[Human pose keypoint data]
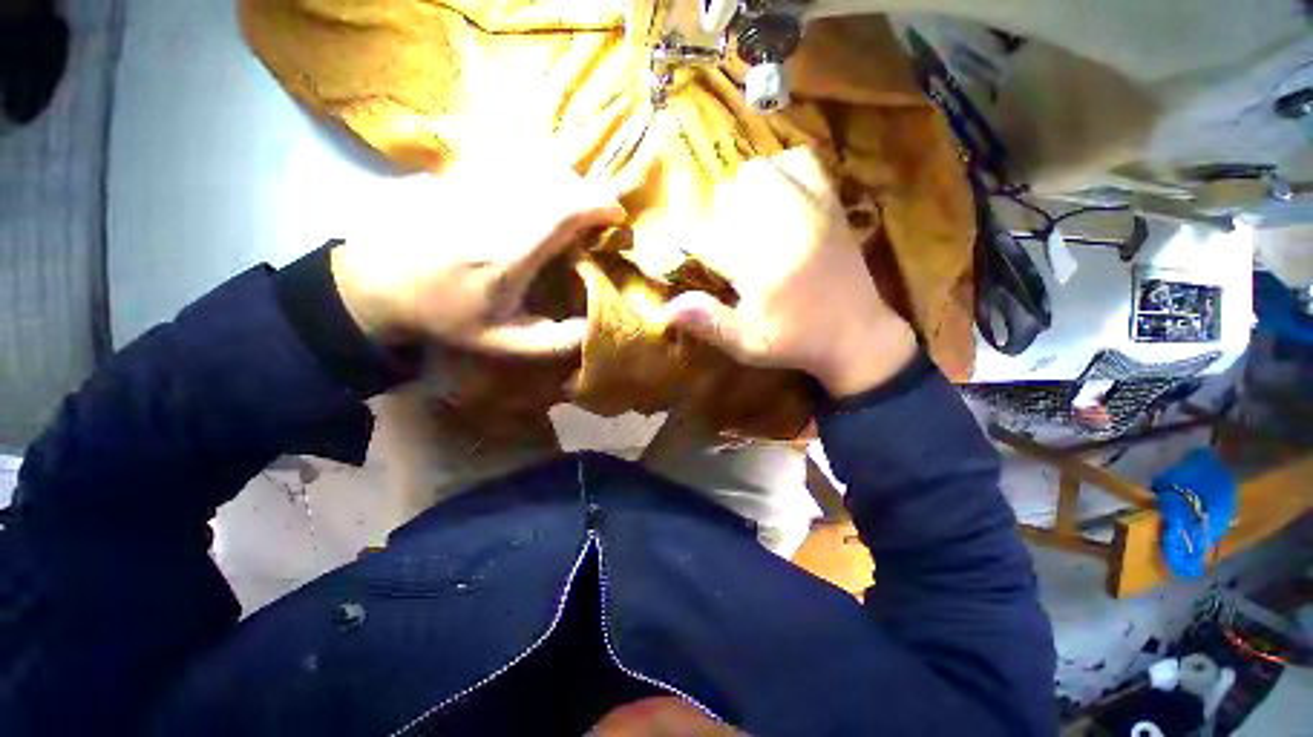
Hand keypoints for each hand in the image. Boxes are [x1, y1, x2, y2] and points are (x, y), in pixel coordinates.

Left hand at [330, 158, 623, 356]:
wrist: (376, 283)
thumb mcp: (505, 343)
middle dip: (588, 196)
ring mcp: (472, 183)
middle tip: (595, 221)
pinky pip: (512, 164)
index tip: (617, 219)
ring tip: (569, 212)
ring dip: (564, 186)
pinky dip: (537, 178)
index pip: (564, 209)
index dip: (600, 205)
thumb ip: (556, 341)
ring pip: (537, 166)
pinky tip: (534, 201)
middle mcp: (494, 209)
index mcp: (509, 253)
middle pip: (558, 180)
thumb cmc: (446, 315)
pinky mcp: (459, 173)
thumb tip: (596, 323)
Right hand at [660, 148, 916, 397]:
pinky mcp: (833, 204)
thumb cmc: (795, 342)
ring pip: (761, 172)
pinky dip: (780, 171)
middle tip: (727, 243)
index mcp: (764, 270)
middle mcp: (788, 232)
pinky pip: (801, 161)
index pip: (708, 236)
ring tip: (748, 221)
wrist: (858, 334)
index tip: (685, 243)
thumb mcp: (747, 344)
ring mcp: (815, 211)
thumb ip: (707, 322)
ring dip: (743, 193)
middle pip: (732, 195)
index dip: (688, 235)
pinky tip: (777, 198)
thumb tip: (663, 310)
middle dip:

## Your assignment
Transcribe the records in full and exactly. Pictures stay out.

## Answer space
Hand keypoints for each hand in the image. Boxes are [x1, y1, x2, y2] and points are (x, y), in pixel coordinates.

Left hand at [330, 158, 623, 356]:
wrist: (376, 283)
thumb mcp: (505, 343)
middle dip: (588, 196)
ring mcp: (472, 183)
middle tip: (595, 221)
pinky pip: (512, 164)
index tip: (617, 219)
ring tip: (569, 212)
ring dip: (564, 186)
pinky dip: (537, 178)
index pip: (564, 209)
index dip: (600, 205)
thumb ip: (556, 341)
ring pip: (537, 166)
pinky tip: (534, 201)
middle mcp: (494, 209)
index mcp: (509, 253)
middle pip: (558, 180)
thumb cmc: (446, 315)
pinky mcp: (459, 173)
thumb tip: (596, 323)
Right hand at [660, 148, 916, 397]:
pinky mcp: (833, 204)
thumb cmc: (795, 342)
ring pip: (761, 172)
pinky dip: (780, 171)
middle tip: (727, 243)
index mcp: (764, 270)
middle mcp: (788, 232)
pinky pip: (801, 161)
index pip: (708, 236)
ring tip: (748, 221)
wrist: (858, 334)
index tip: (685, 243)
thumb mcp: (747, 344)
ring mcp: (815, 211)
thumb ip: (707, 322)
ring dip: (743, 193)
middle pip: (732, 195)
index dip: (688, 235)
pinky tip: (777, 198)
thumb tip: (663, 310)
middle dip:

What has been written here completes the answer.